▶ _RAW DATA_:

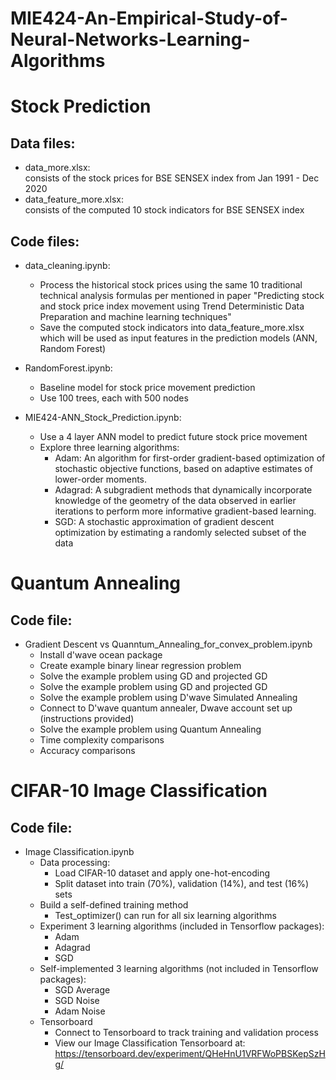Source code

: # MIE424-An-Empirical-Study-of-Neural-Networks-Learning-Algorithms


# Stock Prediction 
## Data files:
- data_more.xlsx:     
consists of the stock prices for BSE SENSEX index from Jan 1991 - Dec 2020    
- data_feature_more.xlsx:    
consists of the computed 10 stock indicators for BSE SENSEX index


## Code files:
- data_cleaning.ipynb:    
   - Process the historical stock prices using the same 10 traditional technical analysis formulas per mentioned in paper "Predicting stock and stock price index movement using Trend Deterministic Data Preparation and machine learning techniques"
   - Save the computed stock indicators into data_feature_more.xlsx which will be used as input features in the prediction models (ANN, Random Forest)

- RandomForest.ipynb:
  - Baseline model for stock price movement prediction
  - Use 100 trees, each with 500 nodes

- MIE424-ANN_Stock_Prediction.ipynb:
  - Use a 4 layer ANN model to predict future stock price movement
  - Explore three learning algorithms:
    - Adam: An algorithm for first-order gradient-based optimization of stochastic objective functions, based on adaptive estimates of lower-order moments.
    - Adagrad: A subgradient methods that dynamically incorporate knowledge of the geometry of the data observed in earlier iterations to perform more informative gradient-based learning.
    - SGD: A stochastic approximation of gradient descent optimization by estimating a randomly selected subset of the data


# Quantum Annealing
## Code file:
- Gradient Descent vs Quanntum_Annealing_for_convex_problem.ipynb
   - Install d'wave ocean package   
   - Create example binary linear regression problem
   - Solve the example problem using GD and projected GD
   - Solve the example problem using GD and projected GD
   - Solve the example problem using D'wave Simulated Annealing   
   - Connect to D'wave quantum annealer, Dwave account set up (instructions provided) 
   - Solve the example problem using Quantum Annealing
   - Time complexity comparisons
   - Accuracy comparisons

# CIFAR-10 Image Classification
## Code file:
- Image Classification.ipynb 
   - Data processing:
      - Load CIFAR-10 dataset and apply one-hot-encoding 
      - Split dataset into train (70%), validation (14%), and test (16%) sets
   - Build a self-defined training method 
      - Test_optimizer() can run for all six learning algorithms 
   - Experiment 3 learning algorithms (included in Tensorflow packages): 
      - Adam
      - Adagrad
      - SGD 
   - Self-implemented 3 learning algorithms (not included in Tensorflow packages): 
     - SGD Average
     - SGD Noise
     - Adam Noise
   - Tensorboard
      - Connect to Tensorboard to track training and validation process 
      - View our Image Classification Tensorboard at:  https://tensorboard.dev/experiment/QHeHnU1VRFWoPBSKepSzHg/

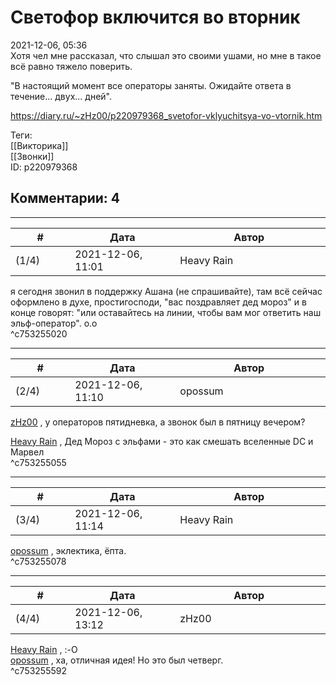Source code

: Светофор включится во вторник
=============================

  
2021-12-06, 05:36  
 Хотя чел мне рассказал, что слышал это своими ушами, но мне в такое всё равно тяжело поверить.   
   
 "В настоящий момент все операторы заняты. Ожидайте ответа в течение... двух... дней".   
  
<https://diary.ru/~zHz00/p220979368_svetofor-vklyuchitsya-vo-vtornik.htm>  
  
Теги:  
[[Викторика]]  
[[Звонки]]  
ID: p220979368  


Комментарии: 4
--------------

  


---



|         #         |              Дата              |                     Автор                     |           ID           |
| --- | --- | --- | --- |
| (1/4) | 2021-12-06, 11:01 | Heavy Rain | c753255020 |

  
 я сегодня звонил в поддержку Ашана (не спрашивайте), там всё сейчас оформлено в духе, простигосподи, "вас поздравляет дед мороз" и в конце говорят: "или оставайтесь на линии, чтобы вам мог ответить наш эльф-оператор". о.о   
 ^c753255020

---



|         #         |              Дата              |                     Автор                     |           ID           |
| --- | --- | --- | --- |
| (2/4) | 2021-12-06, 11:10 | opossum | c753255055 |

  
  [zHz00](https://zHz00.diary.ru "Untitled")  , у операторов пятидневка, а звонок был в пятницу вечером?   
   
  [Heavy Rain](https://kogacz.diary.ru "emotional weather report")  , Дед Мороз с эльфами - это как смешать вселенные DC и Марвел   
 ^c753255055

---



|         #         |              Дата              |                     Автор                     |           ID           |
| --- | --- | --- | --- |
| (3/4) | 2021-12-06, 11:14 | Heavy Rain | c753255078 |

  
  [opossum](https://pssm.diary.ru "змей о двух головах")  , эклектика, ёпта.   
 ^c753255078

---



|         #         |              Дата              |                     Автор                     |           ID           |
| --- | --- | --- | --- |
| (4/4) | 2021-12-06, 13:12 | zHz00 | c753255592 |

  
  [Heavy Rain](https://kogacz.diary.ru "emotional weather report")  , :-О   
  [opossum](https://pssm.diary.ru "змей о двух головах")  , ха, отличная идея! Но это был четверг.   
 ^c753255592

▶ _TASK GOAL_:
Copy out, from the material above, each line in which the string "Adam" is found.

▶ _RESULT OF THIS TASK_:
    - Adam: An algorithm for first-order gradient-based optimization of stochastic objective functions, based on adaptive estimates of lower-order moments.
      - Adam
     - Adam Noise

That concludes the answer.